Modification records

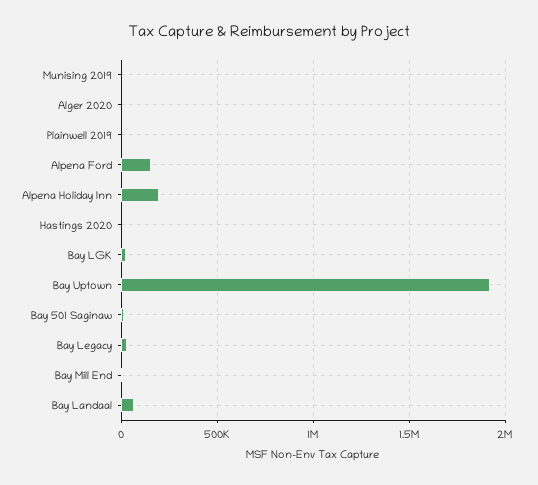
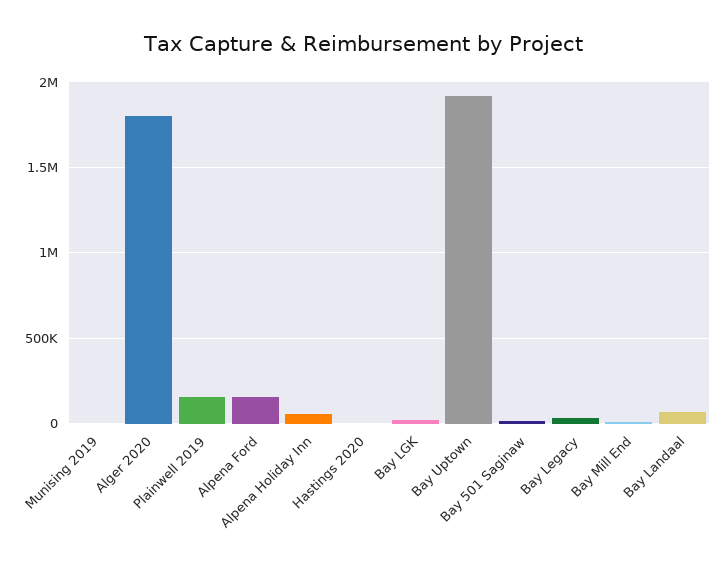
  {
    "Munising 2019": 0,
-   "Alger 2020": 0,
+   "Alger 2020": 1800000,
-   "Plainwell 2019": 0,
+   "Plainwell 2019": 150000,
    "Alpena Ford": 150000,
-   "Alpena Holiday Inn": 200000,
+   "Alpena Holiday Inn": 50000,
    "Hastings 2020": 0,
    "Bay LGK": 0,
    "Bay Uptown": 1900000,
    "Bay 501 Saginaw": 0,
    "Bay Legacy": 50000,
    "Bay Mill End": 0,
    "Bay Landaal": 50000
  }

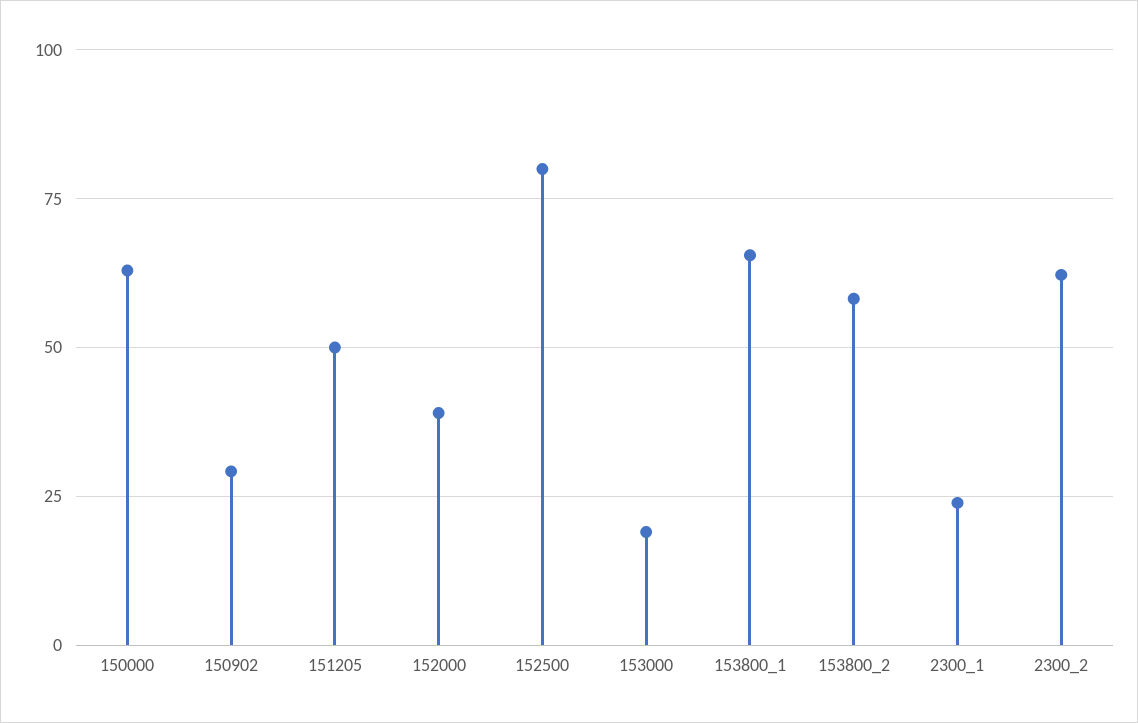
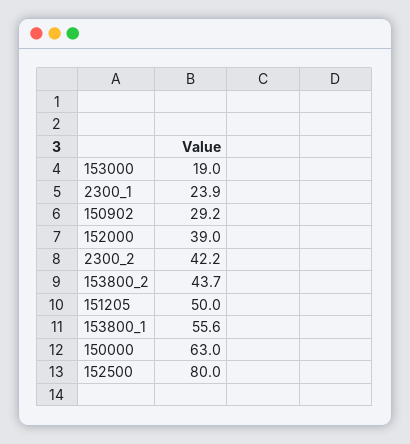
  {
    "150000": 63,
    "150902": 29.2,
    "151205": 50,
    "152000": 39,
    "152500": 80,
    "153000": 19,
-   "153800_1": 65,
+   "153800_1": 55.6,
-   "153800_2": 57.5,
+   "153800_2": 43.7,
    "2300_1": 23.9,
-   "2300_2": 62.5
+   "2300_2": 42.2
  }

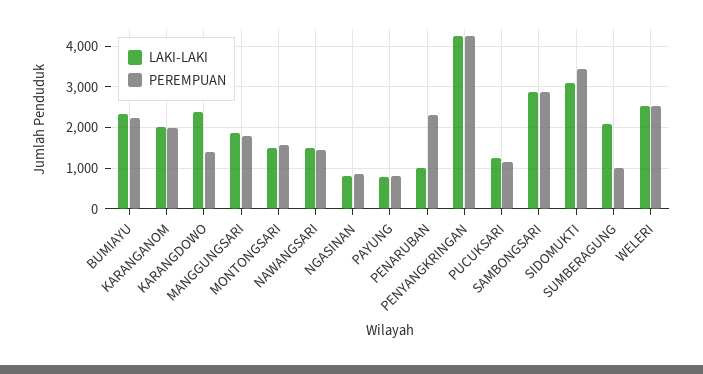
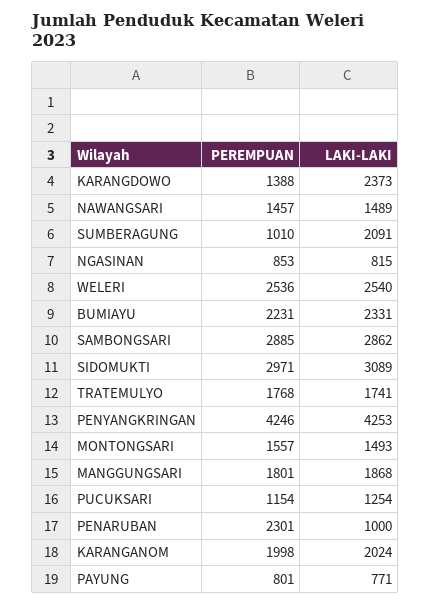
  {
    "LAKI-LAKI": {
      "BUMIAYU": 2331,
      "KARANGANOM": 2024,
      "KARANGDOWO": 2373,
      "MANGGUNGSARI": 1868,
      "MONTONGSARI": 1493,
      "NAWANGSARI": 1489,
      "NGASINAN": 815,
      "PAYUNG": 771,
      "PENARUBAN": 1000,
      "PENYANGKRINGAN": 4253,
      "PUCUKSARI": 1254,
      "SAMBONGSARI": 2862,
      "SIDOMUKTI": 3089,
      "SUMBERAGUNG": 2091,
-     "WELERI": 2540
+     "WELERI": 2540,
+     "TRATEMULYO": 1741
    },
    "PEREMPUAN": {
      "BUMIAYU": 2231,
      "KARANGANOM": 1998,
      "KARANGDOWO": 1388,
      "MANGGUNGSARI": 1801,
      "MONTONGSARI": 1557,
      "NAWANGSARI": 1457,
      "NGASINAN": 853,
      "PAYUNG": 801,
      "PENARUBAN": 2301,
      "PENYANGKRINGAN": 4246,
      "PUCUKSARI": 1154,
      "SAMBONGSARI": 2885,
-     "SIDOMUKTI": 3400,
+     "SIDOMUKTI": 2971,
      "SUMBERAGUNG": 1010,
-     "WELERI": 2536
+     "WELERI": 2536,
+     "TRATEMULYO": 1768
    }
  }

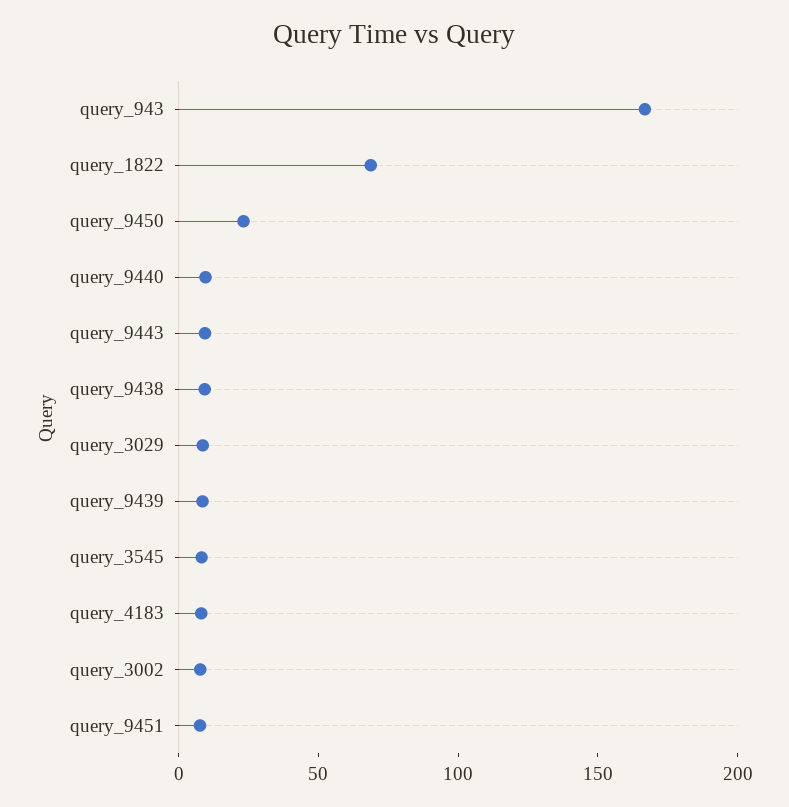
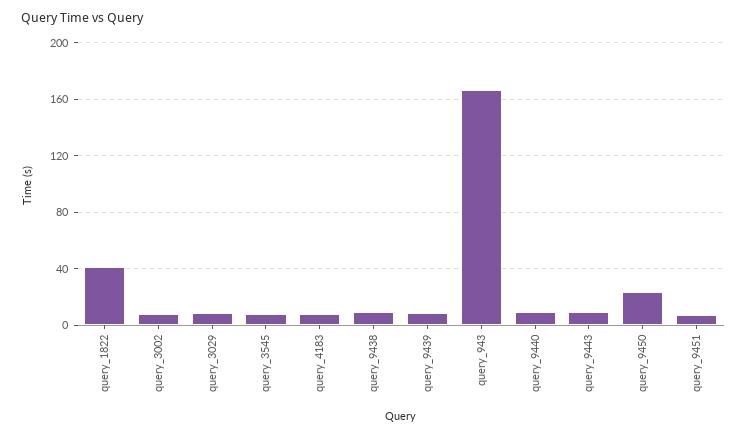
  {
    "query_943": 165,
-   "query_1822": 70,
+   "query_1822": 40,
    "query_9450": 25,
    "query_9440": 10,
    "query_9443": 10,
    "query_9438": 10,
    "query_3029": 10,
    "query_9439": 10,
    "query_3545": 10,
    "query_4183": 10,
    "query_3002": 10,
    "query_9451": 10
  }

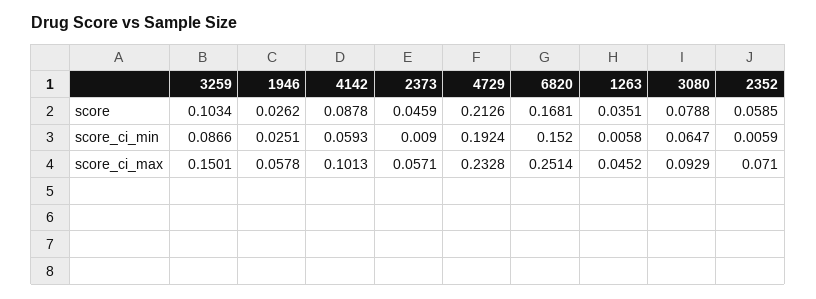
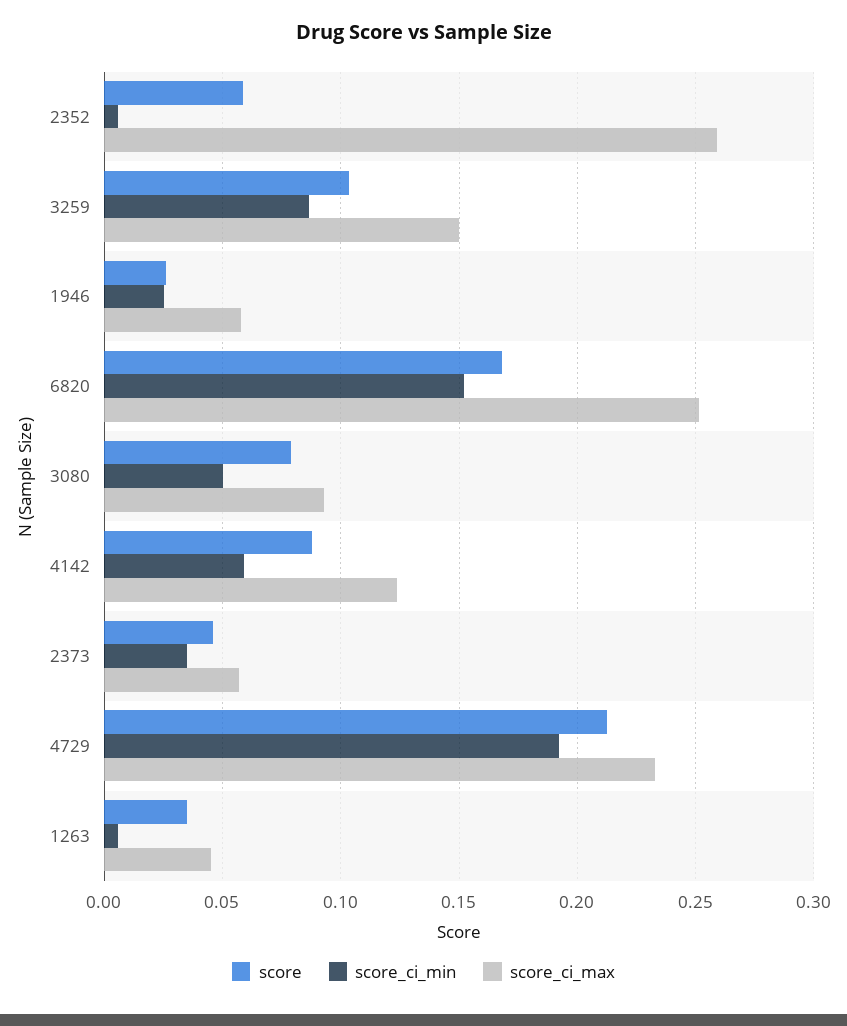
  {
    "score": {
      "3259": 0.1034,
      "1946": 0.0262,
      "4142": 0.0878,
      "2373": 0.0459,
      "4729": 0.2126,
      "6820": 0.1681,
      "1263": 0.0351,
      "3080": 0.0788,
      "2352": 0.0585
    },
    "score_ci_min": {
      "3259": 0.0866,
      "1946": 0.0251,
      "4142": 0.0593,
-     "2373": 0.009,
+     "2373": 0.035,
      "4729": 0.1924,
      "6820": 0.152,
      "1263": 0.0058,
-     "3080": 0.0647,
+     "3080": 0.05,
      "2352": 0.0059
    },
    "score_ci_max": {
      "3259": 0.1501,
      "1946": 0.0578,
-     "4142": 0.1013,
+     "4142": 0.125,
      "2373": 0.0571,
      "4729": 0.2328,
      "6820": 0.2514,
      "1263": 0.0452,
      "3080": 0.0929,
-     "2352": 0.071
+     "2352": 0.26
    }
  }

WHAT THE TASK REQUIRES: From the entries above, collect every line with the string "Plainwell" in it.

RESULT FOR THIS TASK:
-   "Plainwell 2019": 0,
+   "Plainwell 2019": 150000,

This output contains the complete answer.